EnmoduS

 

EnmoduS: Energiedatengestütze Optimierung modular geplanter Shopping-Center

 

Laufzeit: 3 Jahre

Start: 07/2017

Ende: 06/2020

Projektpartner: Institut Entwerfen und Konstruieren, Leibniz Universität Hannover

Fördergeber: BMWi - Bundesministerium für Wirtschaft und Technologie,

Förderkennzeichen: 03ET1502B

  EnmoduS EBC Abbildung1: Forschungskonzept  

Ein wesentlicher Teil des Energieverbrauchs von Shopping-Centern wird für die Klimatisierung verwendet. Der hohe flächenspezifische Energieverbrauch bietet ein großes Energieeinsparpotential, welches durch effizienten Betrieb bestehender Anlagenkonzepte auf der einen Seite und durch die Identifikation effizienter Anlagenkonzepte für zukünftige Center auf der anderen Seite abgeschöpft werden kann.
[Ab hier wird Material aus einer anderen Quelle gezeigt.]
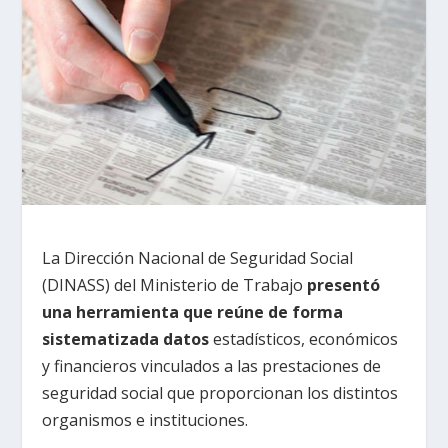
La Dirección Nacional de Seguridad Social
(DINASS) del Ministerio de Trabajo
presentó
una herramienta que reúne de forma
sistematizada datos
estadísticos, económicos
y financieros vinculados a las prestaciones de
seguridad social que proporcionan los distintos
organismos e instituciones.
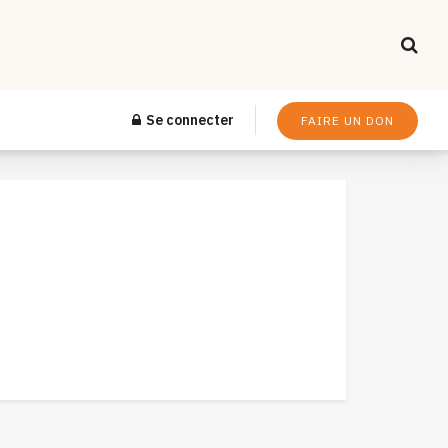
Se connecter
FAIRE UN DON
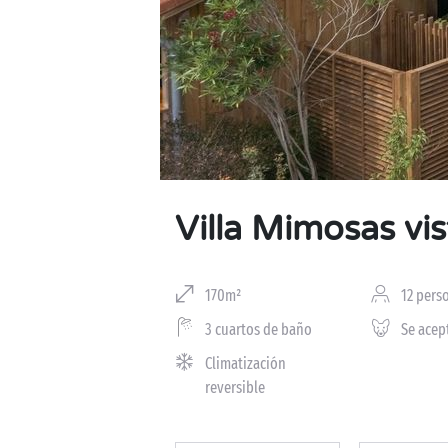
Villa Mimosas vis
170m²
12 pers
3 cuartos de baño
Se acep
Climatización
reversible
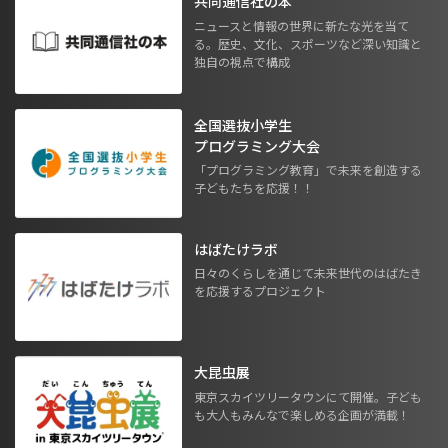
共同通信社の本
ニュースと情報の世界に新たな光を当て
る。歴史、文化、スポーツなど深い知識と
独自の視点で構成
全国選抜小学生
プログラミング大会
「プログラミング教育」で未来を創造する
子どもたちを応援！！
はばたけラボ
日々のくらしを通じて未来世代のはばたき
を応援するプロジェクト
大昆虫展
東京スカイツリータウンにて開催。子ども
も大人もみんなで楽しめる企画が満載！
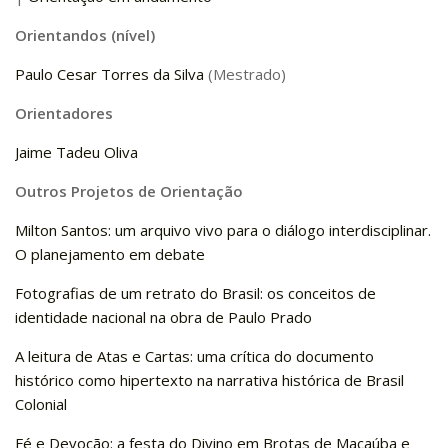
Pós-Doutorado
Orientandos (nível)
Pesquisador Colaborador
Paulo Cesar Torres da Silva
(Mestrado)
Iniciação Científica
Orientadores
Pré-Iniciação Científica
Jaime Tadeu Oliva
GIP
Outros Projetos de Orientação
Pró-Reitoria de Pesquisa e Inovação
LABIEB
Milton Santos: um arquivo vivo para o diálogo interdisciplinar.
O planejamento em debate
Extensão
Fotografias de um retrato do Brasil: os conceitos de
Cursos
identidade nacional na obra de Paulo Prado
Criação de Curso
A leitura de Atas e Cartas: uma crítica do documento
Isenção
histórico como hipertexto na narrativa histórica de Brasil
Comissões
Colonial
CAAF
Fé e Devoção: a festa do Divino em Brotas de Macaúba e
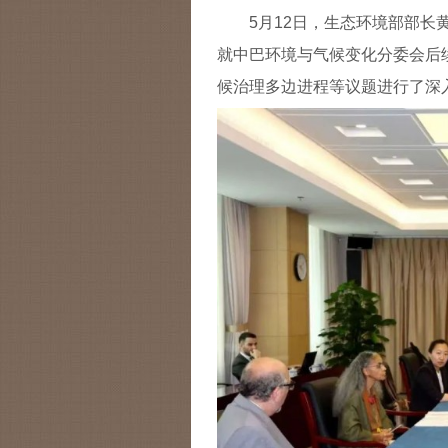
5月12日，生态环境部部
就中巴环境与气候变化分委会后续
候治理多边进程等议题进行了深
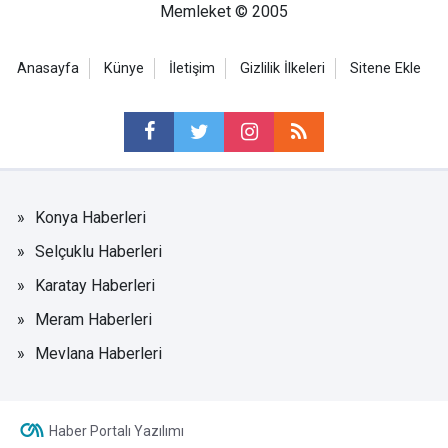
Memleket © 2005
Anasayfa
Künye
İletişim
Gizlilik İlkeleri
Sitene Ekle
Konya Haberleri
Selçuklu Haberleri
Karatay Haberleri
Meram Haberleri
Mevlana Haberleri
Haber Portalı Yazılımı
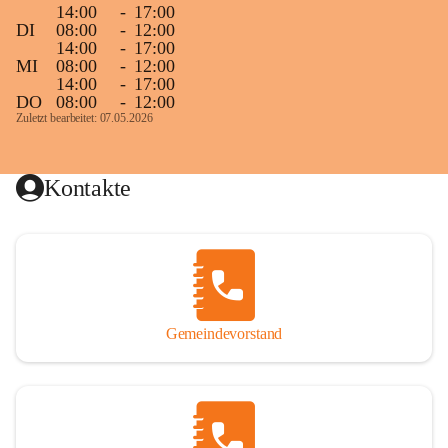
14:00
-
17:00
DI
08:00
-
12:00
14:00
-
17:00
MI
08:00
-
12:00
14:00
-
17:00
DO
08:00
-
12:00
Zuletzt bearbeitet: 07.05.2026
Kontakte
Gemeindevorstand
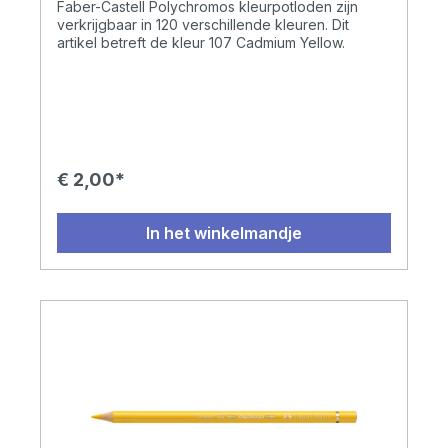
Faber-Castell Polychromos kleurpotloden zijn
verkrijgbaar in 120 verschillende kleuren. Dit
artikel betreft de kleur 107 Cadmium Yellow.
€ 2,00*
In het winkelmandje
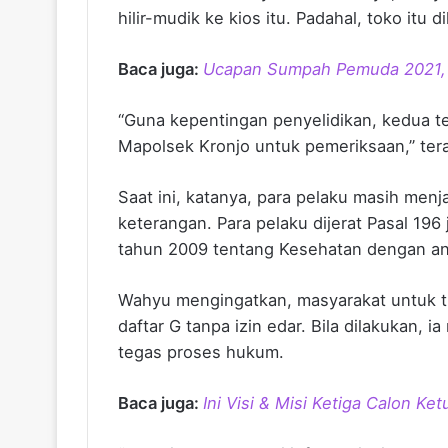
hilir-mudik ke kios itu. Padahal, toko itu 
Baca juga:
Ucapan Sumpah Pemuda 2021, 
“Guna kepentingan penyelidikan, kedua t
Mapolsek Kronjo untuk pemeriksaan,” te
Saat ini, katanya, para pelaku masih men
keterangan. Para pelaku dijerat Pasal 1
tahun 2009 tentang Kesehatan dengan an
Wahyu mengingatkan, masyarakat untuk t
daftar G tanpa izin edar. Bila dilakukan,
tegas proses hukum.
Baca juga:
Ini Visi & Misi Ketiga Calon K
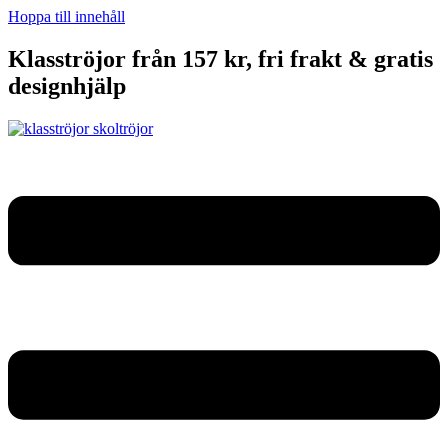
Hoppa till innehåll
Klasströjor från 157 kr, fri frakt & gratis
designhjälp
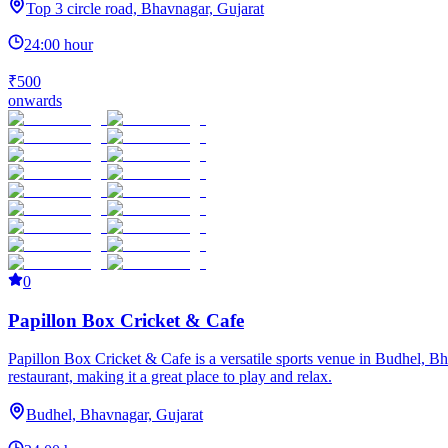
Top 3 circle road, Bhavnagar, Gujarat
24:00 hour
₹500
onwards
0
Papillon Box Cricket & Cafe
Papillon Box Cricket & Cafe is a versatile sports venue in Budhel, Bhavn
restaurant, making it a great place to play and relax.
Budhel, Bhavnagar, Gujarat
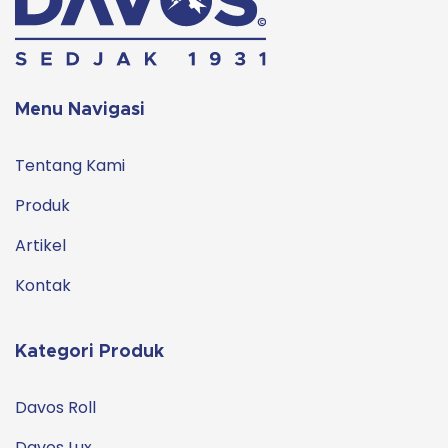
Menu Navigasi
Tentang Kami
Produk
Artikel
Kontak
Kategori Produk
Davos Roll
Davos Lux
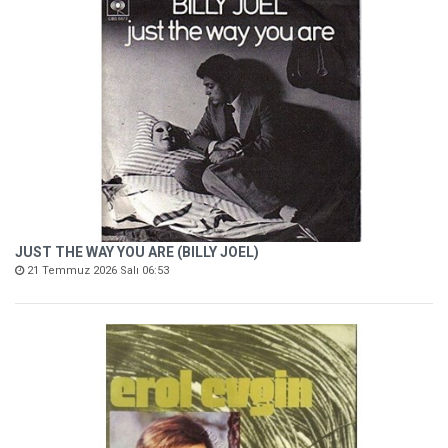
JUST THE WAY YOU ARE (BILLY JOEL)
21 Temmuz 2026 Salı 06:53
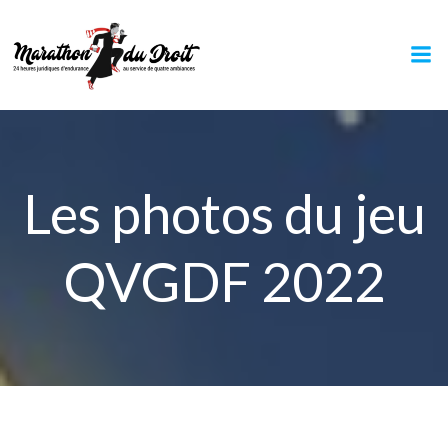
Aller
au
contenu
Les photos du jeu
QVGDF 2022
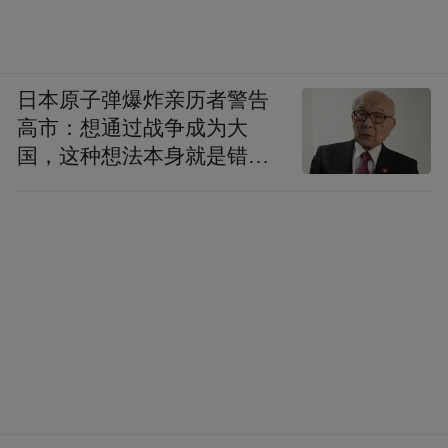
日本原子弹爆炸亲历者警告
高市：想通过战争成为大
国，这种想法本身就是错误
的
  Modulbildung zur schnellen Simulation von Shopping Centern EBC Abbildung 2: Modulbildung zur schnellen Simulation von Shopping Centern

Um eine Empfehlung für die Planung von energieeffizienten Shopping-Centern in Form eines Best Practice Guides zu erstellen werden bestehende Versorgungs- und Übergabesysteme in einem tiefergehenden Benchmark zur Bildung von für Shopping-Center charakteristischen Energiekennwerten analysiert und Verbrauchs- und Betriebsstrukturen momentaner Shopping-Center durch Intensivmonitoring über den gesamten Projektverlauf erfasst. Parallel dazu wird ein simulativer Modulbaukasten zur schnellen Auslegung neuartiger Gebäudeenergiesysteme entwickelt. Dabei fließen die Forschungsergebnisse der gleichzeitig laufenden Luftqualitätsuntersuchungen zur möglichen Reduktion des konditionierten Frischluftanteils mittels sensorbasierter Luftqualitäts-Regelung und der parallel dazu zu entwickelnden hoch-induktiven Luft-Wasser-Systeme zur Bereitstellung einer variablen Frischluftmenge bei simultaner Abfuhr der erforderlichen Kühllasten als Randbedingungen für eine gesamtheitliche Betrachtung des komplexen Gebäudeenergiesystems „Shopping-Center“ in den Modulbaukasten ein.

Die zu definierenden Anlagentechnik-Module auf der einen und Gebäudezonen-Module auf der anderen Seite erlauben eine energetisch aufeinander abgestimmte Versorgung von solchen Gebäudekomplexen. Die anhand von dynamischen gekoppelten Ganzjahressimulationen vorgenommene Optimierung von Gebäudezonen-Anlagentechnik-Systemen erlaubt eine Empfehlung in Form eines Best-Practice Guides für das zukünftige Design und den Betrieb von Shopping-Centern.